Extract START

2013-07-27 Thread Robin Gareus
On 07/27/2013 04:19 PM, Fons Adriaensen wrote:

> The actual value used is found by measuring the
> result, which is the only correct way.

OK. there's that :)

How did you measure it? Did you plot the output of the filter for
various input signals?  or fit the coefficient to some data?

> [..]

Many thanks for the detailed explanation!



FWIW, I took a somewhat empirical approach: feed 4 VU meters with the
same input, video-tape it and step the video frame-by-frame:

  1) hardware from a PreSonus TubePre
  2) http://www.lsraudio.com/lvlmeter.html
  3) http://www.pspaudioware.com/plugins/tools_and_meters/psp_2meters/
  4) Ardour 3.3-63 (jmeters-0.4.1 code)


(I first sure jmeters and ardour3's use of the code show identical data
on a linux-box. ..but I did not bother to compile jmeters on OSX where
the tests run using AU effects for (2), (3) )

All meters are set to -18dBFS = 0dBu,  0dBu == 0VU

(1) Has an incorrect deflection to start with. -18dbFS 1KHz sine wave
calibrated to 0VU; then changing the volume by +-3dB deflects the meter
by about -7dB, +4dB, besides it overshoots like hell.

one down.

(2) rises way to fast and falls off too slow. It also overshoots maybe
10%. On the upside it has a neat reflection of my non-existent
living-room windows in the meter-glass which easily makes up for that :)

Extract END
Record set START

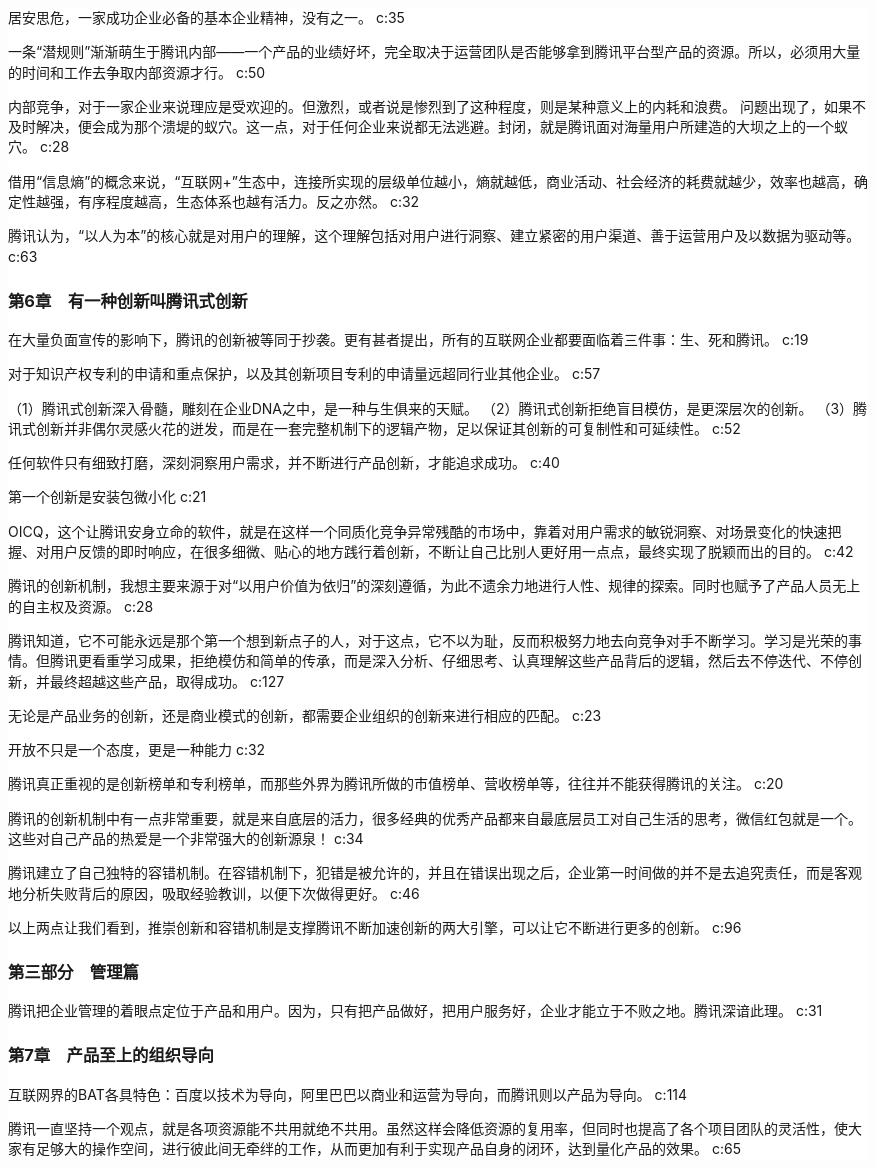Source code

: 居安思危，一家成功企业必备的基本企业精神，没有之一。 c:35

一条“潜规则”渐渐萌生于腾讯内部——一个产品的业绩好坏，完全取决于运营团队是否能够拿到腾讯平台型产品的资源。所以，必须用大量的时间和工作去争取内部资源才行。
 c:50

内部竞争，对于一家企业来说理应是受欢迎的。但激烈，或者说是惨烈到了这种程度，则是某种意义上的内耗和浪费。
问题出现了，如果不及时解决，便会成为那个溃堤的蚁穴。这一点，对于任何企业来说都无法逃避。封闭，就是腾讯面对海量用户所建造的大坝之上的一个蚁穴。
 c:28

借用“信息熵”的概念来说，“互联网+”生态中，连接所实现的层级单位越小，熵就越低，商业活动、社会经济的耗费就越少，效率也越高，确定性越强，有序程度越高，生态体系也越有活力。反之亦然。 c:32

腾讯认为，“以人为本”的核心就是对用户的理解，这个理解包括对用户进行洞察、建立紧密的用户渠道、善于运营用户及以数据为驱动等。
 c:63

### 第6章　有一种创新叫腾讯式创新

在大量负面宣传的影响下，腾讯的创新被等同于抄袭。更有甚者提出，所有的互联网企业都要面临着三件事：生、死和腾讯。 c:19

对于知识产权专利的申请和重点保护，以及其创新项目专利的申请量远超同行业其他企业。 c:57

（1）腾讯式创新深入骨髓，雕刻在企业DNA之中，是一种与生俱来的天赋。
（2）腾讯式创新拒绝盲目模仿，是更深层次的创新。
（3）腾讯式创新并非偶尔灵感火花的迸发，而是在一套完整机制下的逻辑产物，足以保证其创新的可复制性和可延续性。 c:52

任何软件只有细致打磨，深刻洞察用户需求，并不断进行产品创新，才能追求成功。 c:40

第一个创新是安装包微小化 c:21

OICQ，这个让腾讯安身立命的软件，就是在这样一个同质化竞争异常残酷的市场中，靠着对用户需求的敏锐洞察、对场景变化的快速把握、对用户反馈的即时响应，在很多细微、贴心的地方践行着创新，不断让自己比别人更好用一点点，最终实现了脱颖而出的目的。 c:42

腾讯的创新机制，我想主要来源于对“以用户价值为依归”的深刻遵循，为此不遗余力地进行人性、规律的探索。同时也赋予了产品人员无上的自主权及资源。 c:28

腾讯知道，它不可能永远是那个第一个想到新点子的人，对于这点，它不以为耻，反而积极努力地去向竞争对手不断学习。学习是光荣的事情。但腾讯更看重学习成果，拒绝模仿和简单的传承，而是深入分析、仔细思考、认真理解这些产品背后的逻辑，然后去不停迭代、不停创新，并最终超越这些产品，取得成功。 c:127

无论是产品业务的创新，还是商业模式的创新，都需要企业组织的创新来进行相应的匹配。 c:23

开放不只是一个态度，更是一种能力 c:32

腾讯真正重视的是创新榜单和专利榜单，而那些外界为腾讯所做的市值榜单、营收榜单等，往往并不能获得腾讯的关注。 c:20

腾讯的创新机制中有一点非常重要，就是来自底层的活力，很多经典的优秀产品都来自最底层员工对自己生活的思考，微信红包就是一个。这些对自己产品的热爱是一个非常强大的创新源泉！ c:34

腾讯建立了自己独特的容错机制。在容错机制下，犯错是被允许的，并且在错误出现之后，企业第一时间做的并不是去追究责任，而是客观地分析失败背后的原因，吸取经验教训，以便下次做得更好。 c:46

以上两点让我们看到，推崇创新和容错机制是支撑腾讯不断加速创新的两大引擎，可以让它不断进行更多的创新。 c:96

### 第三部分　管理篇

腾讯把企业管理的着眼点定位于产品和用户。因为，只有把产品做好，把用户服务好，企业才能立于不败之地。腾讯深谙此理。
 c:31

### 第7章　产品至上的组织导向

互联网界的BAT各具特色：百度以技术为导向，阿里巴巴以商业和运营为导向，而腾讯则以产品为导向。 c:114

腾讯一直坚持一个观点，就是各项资源能不共用就绝不共用。虽然这样会降低资源的复用率，但同时也提高了各个项目团队的灵活性，使大家有足够大的操作空间，进行彼此间无牵绊的工作，从而更加有利于实现产品自身的闭环，达到量化产品的效果。 c:65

Record set END

» **Questions**:
A – Rewrite the paragraph of the VU meter post beginning "(1) Has an incorrect deflection" as a short bulleted list, keeping its main facts.
B – Which version of Ardour does the VU meter post list among the four meters compared?
C – Please reproduce the VU meter post from "(1) Has an incorrect" up to and including "for that :)".

» **Results in order**:
A –
- Meter (1) deflects incorrectly from the start.
- With a -18 dBFS 1 kHz sine wave calibrated to 0 VU, changing the volume by ±3 dB deflects the meter by about -7 dB and +4 dB.
- It also overshoots heavily.

B – Ardour 3.3-63 (jmeters-0.4.1 code).

C –
(1) Has an incorrect deflection to start with. -18dbFS 1KHz sine wave
calibrated to 0VU; then changing the volume by +-3dB deflects the meter
by about -7dB, +4dB, besides it overshoots like hell.

one down.

(2) rises way to fast and falls off too slow. It also overshoots maybe
10%. On the upside it has a neat reflection of my non-existent
living-room windows in the meter-glass which easily makes up for that :)